Actually, I got 53 size because of its color. There was no 52 size ex-p with ST02 at that time in South Korea.
Moreover, as you can see the picture i posted on, my former bike, ridley, was somewhat small for me. Then I can assure quite a lot seatpost length, but It gave me not comfortable riding quality. 

I knew there is various type of fitting method like competitive fit, eddy fit, french fit etc.
My former fitting in the Ridley would be competitive fit, the type professional users mostly adopt. And my fitting for the Ex-p would be french fit, which assure enough toptube length for the comfortable driving performance.

I think there is no perfect answer for the fitting. Lance is 179cm high but I heard that he rides 59cm trek. It should be case by case. And I think your choice for the 52 size would be nice for you. I hope to see your fancy bike soon. ^^


Two questions enclosed,
1. in your post, (79 x .883 =) 69.5cm.
What does 69.5cm mean? is it a bbkt to the top of the saddle length? I'm curious. ^^

2. what do you recommand for the training wheels for me? Actually i didn't get it due to the annoyance of changing brake pad. ^^


haydos said:


> Hey Donovan,
> 
> You certainly made the right choice on the rims! What training wheels did you go with?
> 
> ...


----------



## fabsroman (Jul 14, 2006)

When you cut the chain, put it on the small chain ring and the smallest cog. Line it up so that there is no tension on it from the rear derailleur and then just pull it one link more to create a little bit of tension. You will rarely, if ever, be in this gear combo, and this will maximize the chain length for the rest of the gears. I find myself cross chaining in the big ring, big sprocket more often than the small ring, small sprocket. In fact, I don't think I have ever had any of my 10 speed bikes in the small, small combo ever.


----------



## haydos (Sep 17, 2007)

69.5cm would be the starting measurement of centre bbkt to top of saddle.
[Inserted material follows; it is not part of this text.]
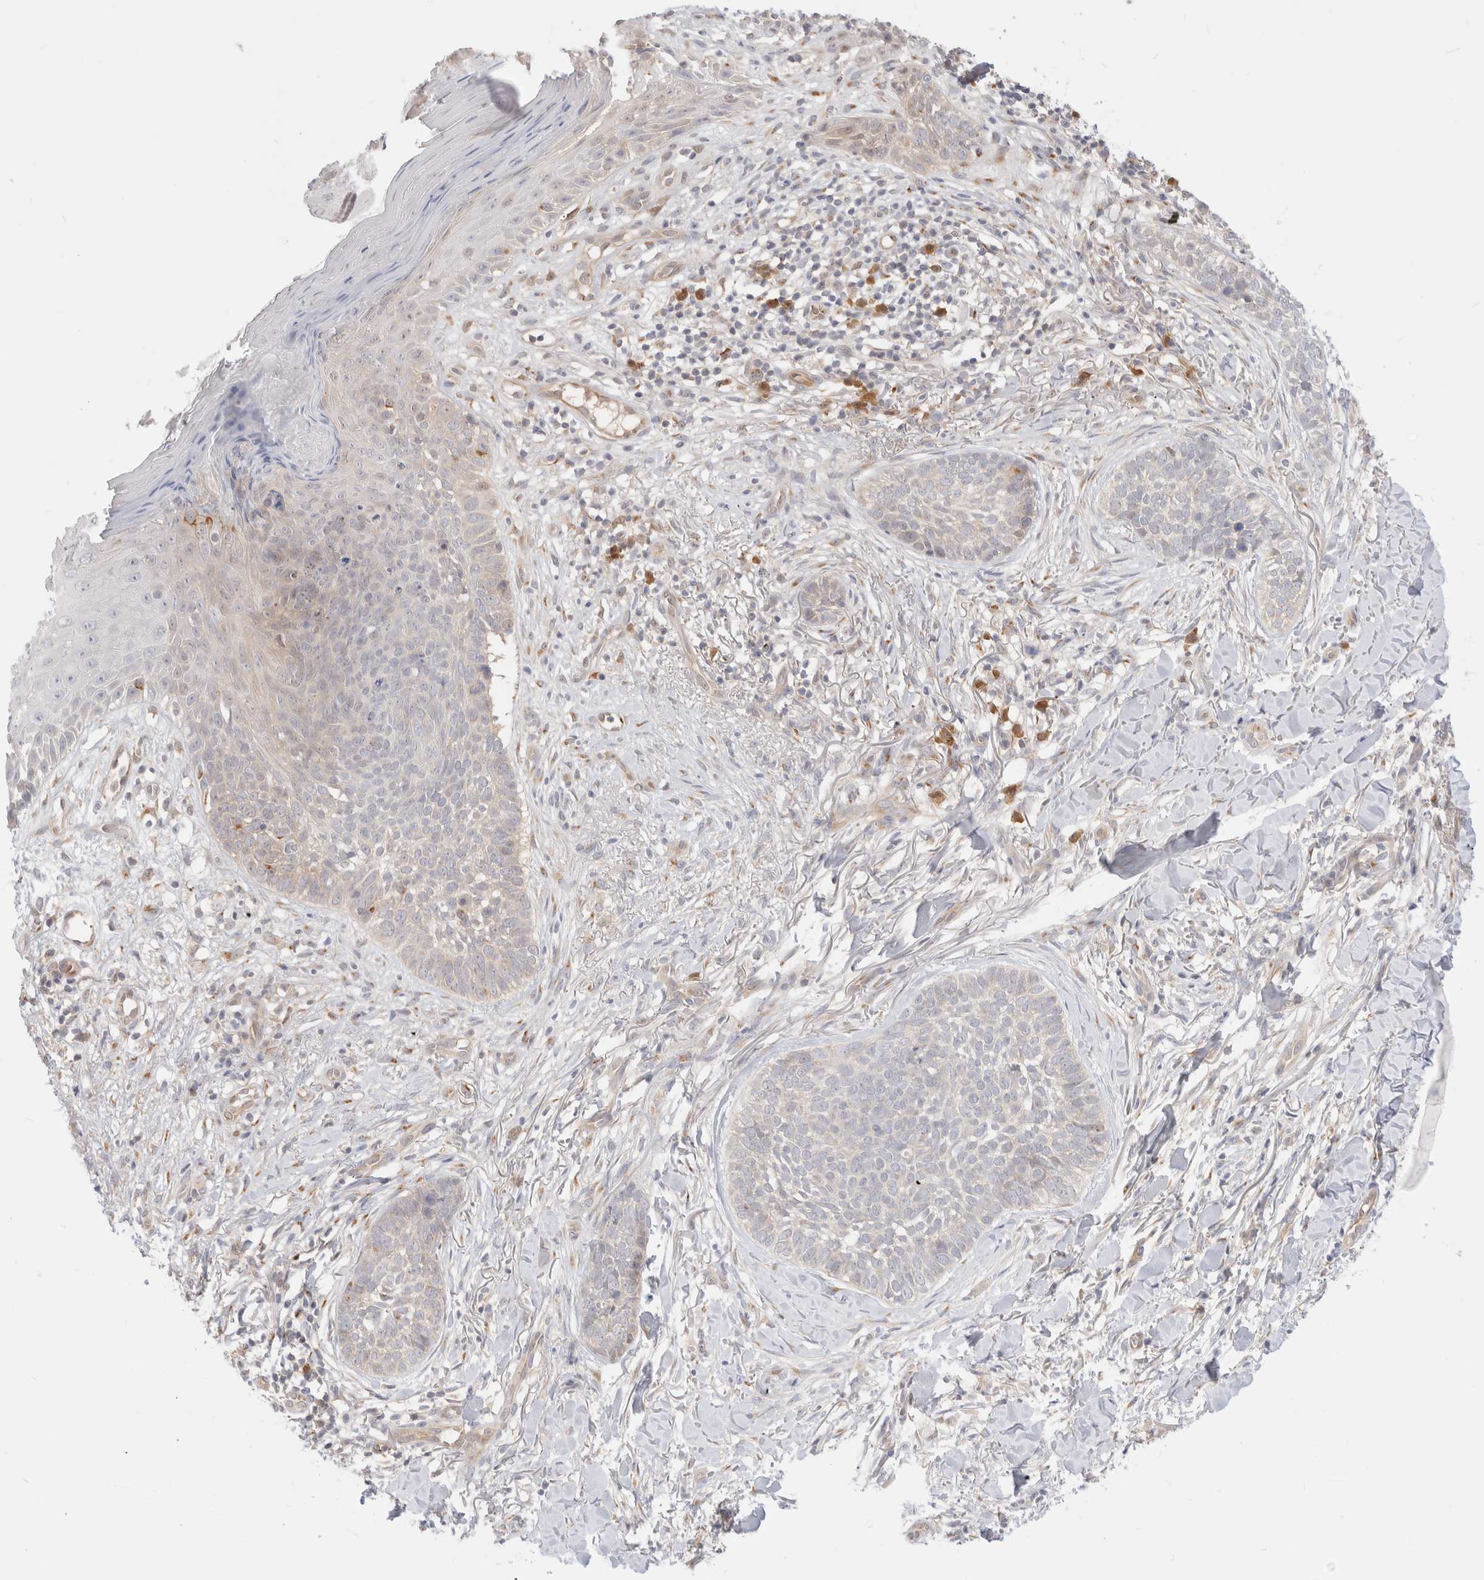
{"staining": {"intensity": "negative", "quantity": "none", "location": "none"}, "tissue": "skin cancer", "cell_type": "Tumor cells", "image_type": "cancer", "snomed": [{"axis": "morphology", "description": "Normal tissue, NOS"}, {"axis": "morphology", "description": "Basal cell carcinoma"}, {"axis": "topography", "description": "Skin"}], "caption": "DAB immunohistochemical staining of skin basal cell carcinoma demonstrates no significant staining in tumor cells.", "gene": "EFCAB13", "patient": {"sex": "male", "age": 67}}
Then tweak from there.

For training wheels you could go a couple of ways...

Factory Built ; Neutron ultra's would be my pick

Handbuilt : Record or DT240 hubs with a choice of the following rims. These are both no nonsence quality reliable hubs.

Tubular; Ambrosio Formula 

Clincher: Mavic Open Pro / Open Pro Ceramic

with DT Aerolite spokes in 32 or so lacing. IMO better than Sapim CX rays.

The handbuilts will be cheaper and easier to repair if and when they need to be. And they'll be more PRO:thumbsup: 

If you decide on tubs to train on Vittoria pave's would be an awesome tyre. They only come in Green and it would suit your bike anyway.

If clincher, hard to go past GP4000s if the roads are bad, Schwalbe Ultremo's if the road surface is good.

Campy pads can be a bit of a pain to swap so i'd recommend an extra pair of brake shoes and just swap the whole lot out when you change the wheels. You'll surely spend most of your time on the training wheels anyway?


----------